Pantau - SMA Nasional KPS Balikpapan, Kalimantan Timur, yang kini berstatus Sekolah Unggul Garuda Transformasi membangun ekosistem berbasis riset melalui konsep laboratorium hidup untuk menghasilkan inovasi teknologi ramah lingkungan yang berdampak bagi masyarakat.
Sekolah Wajibkan Siswa Lakukan Riset
Kepala SMA Nasional KPS Balikpapan Noor Yanti Aziza mengatakan sekolah secara konsisten melatih nalar kritis seluruh siswa.
Seluruh siswa diwajibkan menulis karya tulis ilmiah saat kelas 11.
Saat kelas 12, para siswa mempresentasikan hasil penelitian dalam seminar berskala nasional maupun internasional.
Noor Yanti Aziza mengungkapkan, "Kami secara konsisten melatih nalar kritis seluruh siswa dengan mewajibkan penulisan karya tulis ilmiah pada kelas 11 serta mempresentasikan dalam seminar berskala nasional dan internasional ketika mereka menginjak kelas 12."

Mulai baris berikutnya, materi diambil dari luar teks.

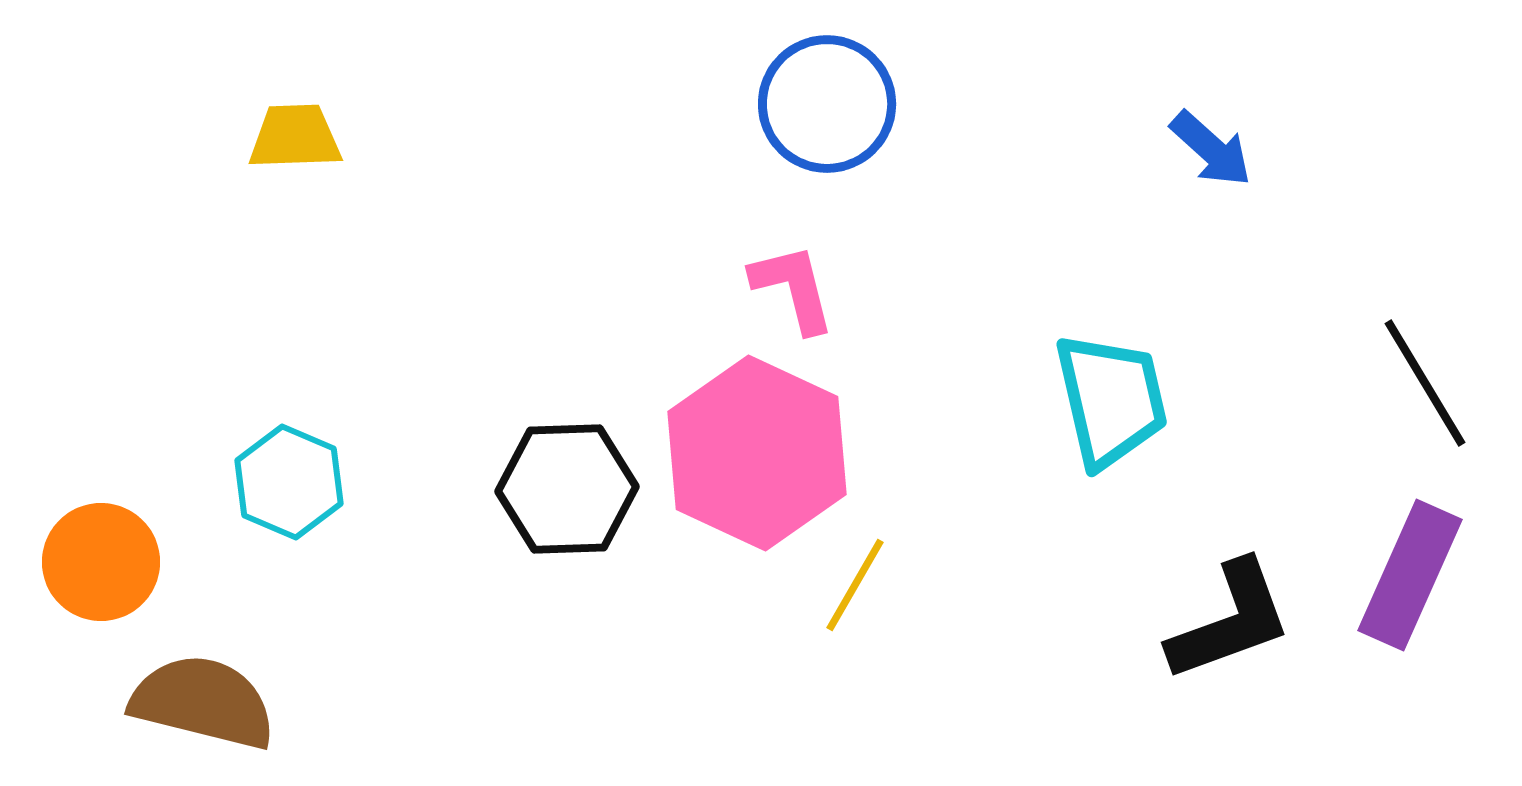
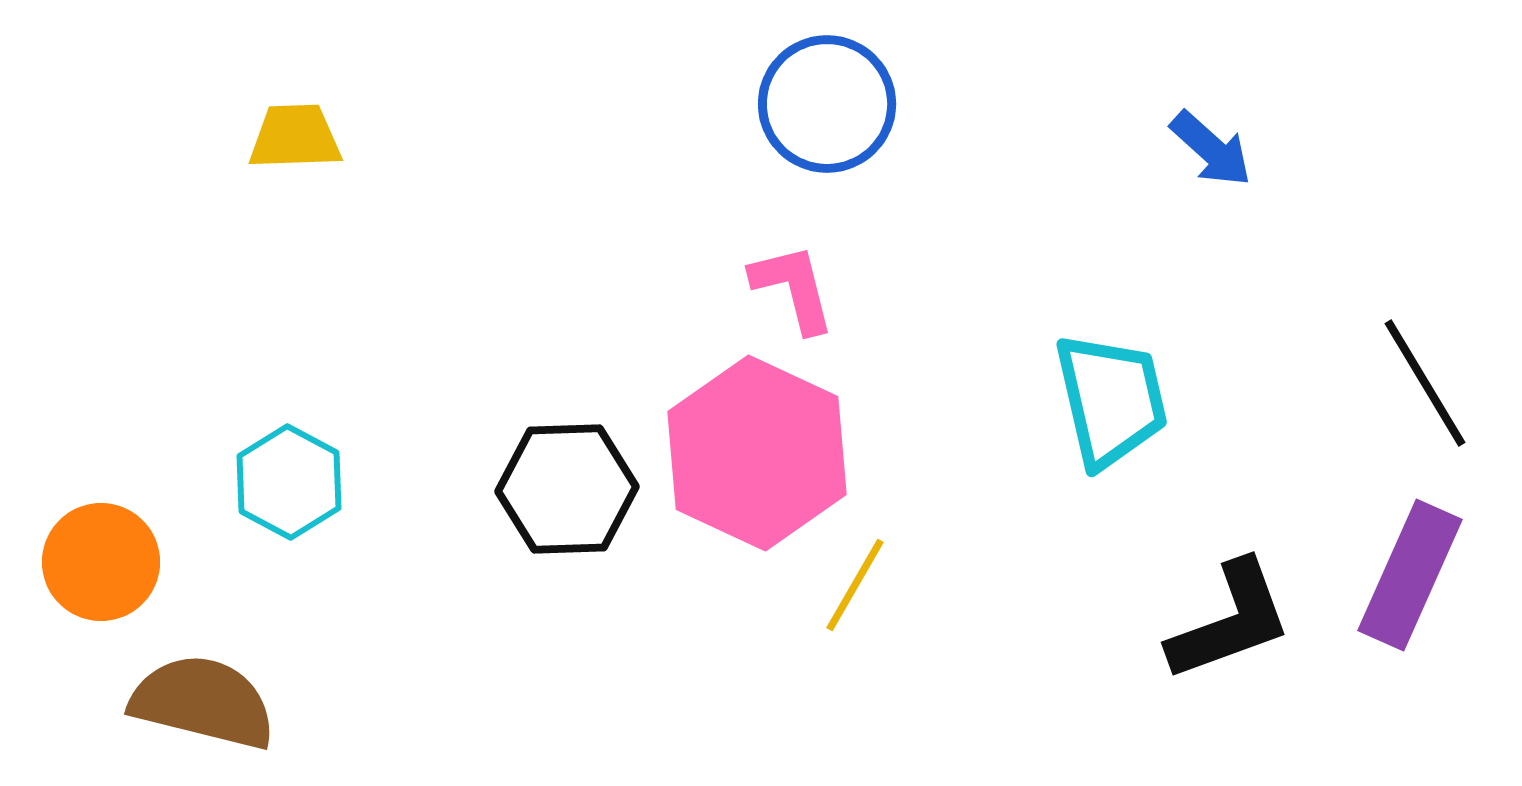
cyan hexagon: rotated 5 degrees clockwise
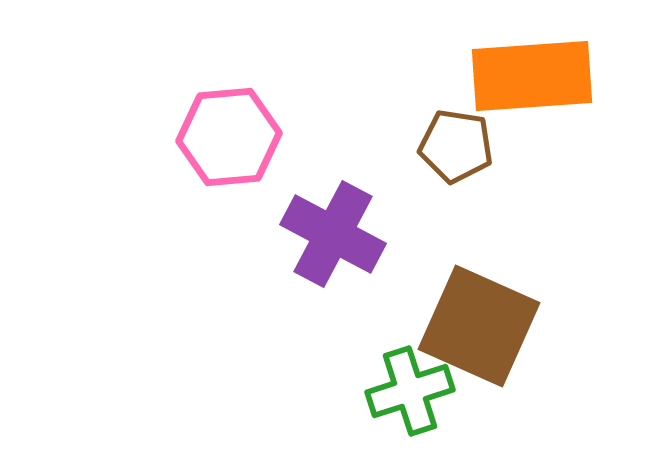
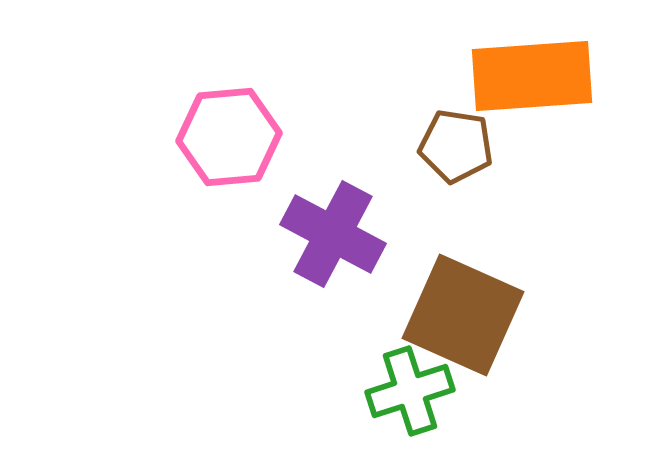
brown square: moved 16 px left, 11 px up
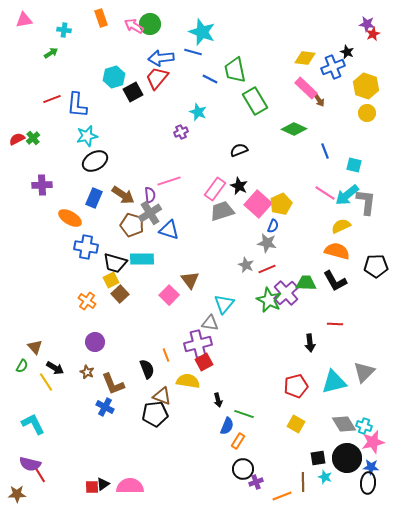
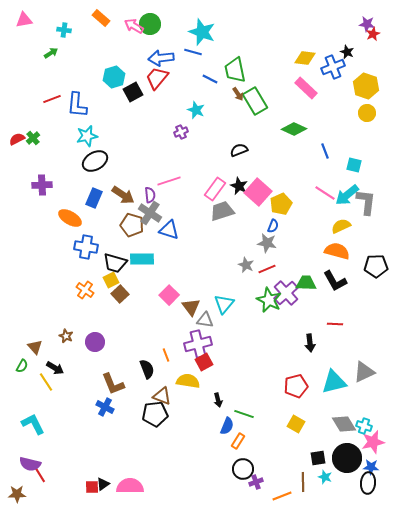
orange rectangle at (101, 18): rotated 30 degrees counterclockwise
brown arrow at (319, 100): moved 81 px left, 6 px up
cyan star at (198, 112): moved 2 px left, 2 px up
pink square at (258, 204): moved 12 px up
gray cross at (150, 213): rotated 25 degrees counterclockwise
brown triangle at (190, 280): moved 1 px right, 27 px down
orange cross at (87, 301): moved 2 px left, 11 px up
gray triangle at (210, 323): moved 5 px left, 3 px up
brown star at (87, 372): moved 21 px left, 36 px up
gray triangle at (364, 372): rotated 20 degrees clockwise
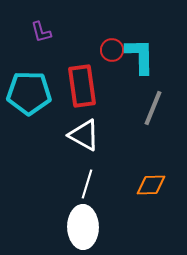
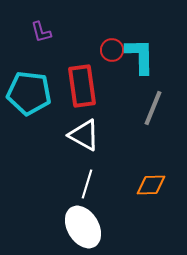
cyan pentagon: rotated 6 degrees clockwise
white ellipse: rotated 30 degrees counterclockwise
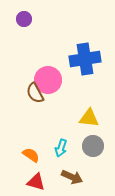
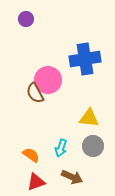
purple circle: moved 2 px right
red triangle: rotated 36 degrees counterclockwise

Forum ilmiah tersebut menghadirkan penguji dari Badan Riset dan Inovasi Nasional (BRIN), Badan Riset Daerah, pusat penelitian universitas lokal, serta akademisi dari Australia, Amerika Serikat, dan Rusia.
Program laboratorium hidup mendorong siswa menciptakan alat filter mikroplastik dari sabut kelapa untuk mesin cuci.
Siswa juga berhasil memproduksi sampo herbal berbahan tanaman karamunting.
Siswa mengolah limbah minyak jelantah menjadi biodiesel B100 skala kecil.
Inovasi Dimanfaatkan untuk Masyarakat
Pengetahuan pembuatan biodiesel tersebut dibagikan kepada sekolah lain.
Biodiesel juga dimanfaatkan untuk membantu operasional petani rumput laut di daerah Manggar, Balikpapan.
Noor Yanti Aziza mengungkapkan, "Siswa kami juga mengolah limbah minyak jelantah menjadi biodiesel B100 skala kecil untuk dibagikan ilmunya kepada sekolah lain sekaligus turut membantu operasional para petani rumput laut yang berada di daerah Manggar, Balikpapan."
Inovasi lain yang dihasilkan sekolah meliputi alat pendeteksi banjir berbiaya murah berbasis teknologi internet, alat pelindung budi daya rumput laut dari hantaman gelombang, serta instalasi listrik tenaga surya edukatif untuk lampu kapal nelayan tradisional.
Sekolah juga melakukan penelitian terhadap sepuluh jenis tanaman langka dari Kebun Raya Balikpapan.
Contoh ramuan dari tanaman tersebut disimpan di laboratorium ilmu pengetahuan alam sekolah.
Seluruh hasil inovasi dipamerkan kepada masyarakat melalui ajang Hari Inovasi.
Keberhasilan SMA Nasional KPS Balikpapan menembus 30 besar institusi pendidikan unggulan nasional mendapat dukungan penuh dari Pemerintah Provinsi Kalimantan Timur.
SMA Nasional KPS Balikpapan ditetapkan sebagai Sekolah Unggul Garuda Transformasi pada 2026.
Sebelumnya, SMA Negeri 10 Samarinda meraih status serupa pada 2025.
Pelaksana Tugas Kepala Dinas Pendidikan dan Kebudayaan Kalimantan Timur Armin mengungkapkan, “Kami mengucapkan selamat atas pencapaian luar biasa ini dan berharap kepercayaan dari Kementerian Pendidikan Tinggi, Sains, dan Teknologi mampu memotivasi institusi ini bertindak sebagai pusat keunggulan dalam mendorong percepatan transformasi pendidikan daerah.”